KOTA KINABALU: There are 136,055 foreigners holding IMM13, Surat Burung-Burung and Census Certificates in Sabah who will be issued with the Government’s Temporary Sabah Pass or Pas Sementara Sabah (PSS) scheduled for June, next year under Phase One.Home Deputy Minister Datuk Mohd Azis Jamman (pic) said they are the early or original holders of the three documents that the government would cater for first before their children and dependants that may sum up to about 600,000 as a presumption. It could be more or less. He said the government would concentrate on this figure so that a proper census can be carried when they come to register for the PSS and their documents would be combined into a single pass which would be easier to identify them.
“I am aware that the Home Minister Tan Sri Muhyiddin did target 600,000 foreigners in Sabah holding the three documents to be issued with PSS during the launching of this planned exercise of PSS.“Again I am explaining that the 600,000 is just a presumption that includes their children because there are parents who are both IMM13 holders and their children have no documents when the Immigration Department stopped issuing the 1MM13 document.“The number of their children has caused the number of foreigners to get the PSS to reach 600,000 as an estimation that could be more or less,” he said, after chairing a Technical Committee on Management of Foreigners in Sabah here on Monday.Azis said they are concerned first to streamline and coordinate holders of the three documents and do census because the government has no data on them.On why these IMM13 holders who are refugees could not be sent back to the Southern Philippines when the war had long ended, Azis said the main problem is because the Philippine Government refused to accept them.
“Bear in mind that the IMM13 holders have three to four generations in Sabah and I did pose the same question to former director-general of Immigration Department Datuk Mustafar Ali who briefed me that the IMM13 holders were sent to the Philippine embassy in Kuala Lumpur with the transportation cost borne by the government.“When interviewed by the Philippine officials, the holders were asked where they were born and where their homes are in the Philippine.

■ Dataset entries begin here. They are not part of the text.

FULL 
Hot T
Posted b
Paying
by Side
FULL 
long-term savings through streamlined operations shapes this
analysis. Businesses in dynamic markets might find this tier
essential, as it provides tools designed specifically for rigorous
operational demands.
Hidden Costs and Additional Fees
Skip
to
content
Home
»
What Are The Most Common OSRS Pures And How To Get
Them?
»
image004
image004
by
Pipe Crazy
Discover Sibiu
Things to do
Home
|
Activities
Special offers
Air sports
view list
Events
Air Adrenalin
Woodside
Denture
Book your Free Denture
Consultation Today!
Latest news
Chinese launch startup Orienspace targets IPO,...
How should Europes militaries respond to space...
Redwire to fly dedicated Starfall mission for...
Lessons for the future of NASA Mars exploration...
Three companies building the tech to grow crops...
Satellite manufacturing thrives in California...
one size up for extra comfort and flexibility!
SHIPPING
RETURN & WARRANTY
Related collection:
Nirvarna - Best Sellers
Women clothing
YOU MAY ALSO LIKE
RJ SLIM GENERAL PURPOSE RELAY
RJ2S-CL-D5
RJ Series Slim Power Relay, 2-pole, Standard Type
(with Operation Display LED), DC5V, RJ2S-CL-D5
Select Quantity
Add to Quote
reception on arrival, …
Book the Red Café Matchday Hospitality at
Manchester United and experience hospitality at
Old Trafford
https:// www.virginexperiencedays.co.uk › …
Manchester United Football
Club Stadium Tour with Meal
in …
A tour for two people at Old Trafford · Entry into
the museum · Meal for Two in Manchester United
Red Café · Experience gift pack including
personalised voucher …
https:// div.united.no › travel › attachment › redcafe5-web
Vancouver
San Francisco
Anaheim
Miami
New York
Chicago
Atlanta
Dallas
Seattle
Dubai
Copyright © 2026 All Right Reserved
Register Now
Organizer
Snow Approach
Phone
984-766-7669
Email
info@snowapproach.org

They replied that they were born in Sabah and they do not know where their home towns were in the Philippines.“When asked whether they want to be sent back, the holders said they did not want. Thus, finally the embassy decided to reject them,” he said.“If the Philippines did accept them, then it would not be a problem to us, now. Well, if this matter can be easily done by the previous government with more than two decades ruling, I am sure they would have done it long ago before us (new government) which is less than two years governing the country. “The previous government was not capable of addressing the matter because they already know the reasons why it was difficult to tackle it. Yet some leaders who were from the previous government seem to purposely ask us why the holders could not be sent back when they know the reasons,” he said.Azis likened them to the Rohingya refugees in Kuala Lumpur which Myanmar did not recognise as their citizens when Malaysia wanted to send them back.That is why the Rohingyas are still in Kuala Lumpur as they do not have place or country to go back to and to compare them to the Philippine refugees (IMM13 holders), who claim to have been born in Sabah and thus do not want to be sent back.